Gas Furnace Classifications
Most new gas furnaces tend to be grouped in one of two general classes of efficiency: power combustion at 80-82% AFUE and condensing furnaces that are at least 90% efficient. Condensing furnaces are used in most situations, with the exception of warm climates. Condensing furnaces are much more resistant to corrosion caused by condensation in the unit or a chimney. These models typically exhaust through a plastic pipe that exits through a side wall and do not need to use the chimney, which was typically the case with combustion furnaces. As most models are now gas-fired, very few oil-fired condensing furnaces are available.
Gas Furnace Standards
The steel industry is one of the many industries that use high-temperature, natural gas-fired furnaces, which produce large amounts of nitrous oxide (NOx) per unit of processed material. To meet increasingly stringent emissions regulations, oscillating combustion technology has been developed and is continuing to be improved for use with gas furnaces. This technology provides efficiency, productivity, and reduced nitrous oxide emission from all types of industrial furnaces.

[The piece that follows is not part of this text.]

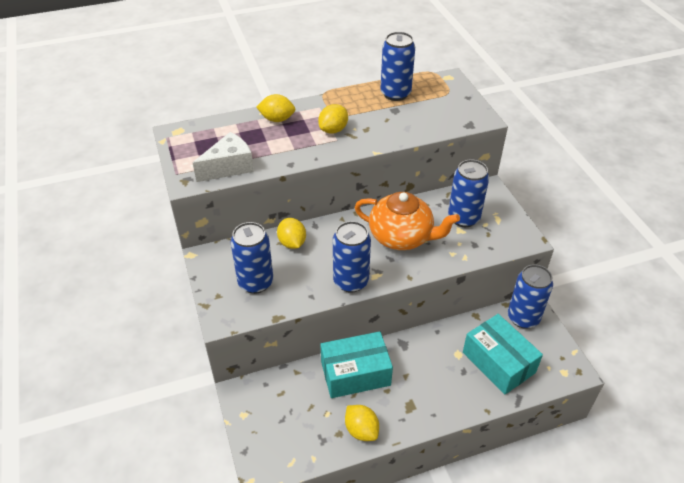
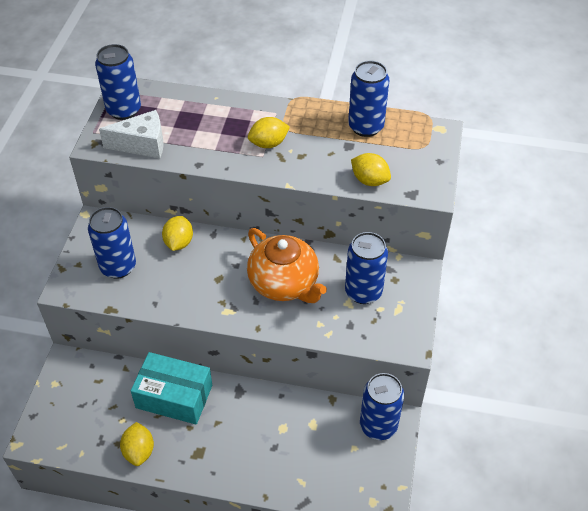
camera: 30 degrees right, 5 degrees up
(277, 119) = (225, 110): yellow lemon -> yellow lemon (369, 180)
(351, 281) = (200, 306): blue can -> blue can (124, 110)
(498, 362) = (315, 457): turquoise box -> none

Factors to Consider When Purchasing Gas Furnaces
Rising electricity prices make gas-fired furnaces an economical choice for heating applications, while also reducing harm to the environment. A typical heating system will last about 25 years, though some gas furnaces can last twice that long. When considering whether to replace an existing gas furnace, the decision depends on the furnace’s age, condition, and current performance.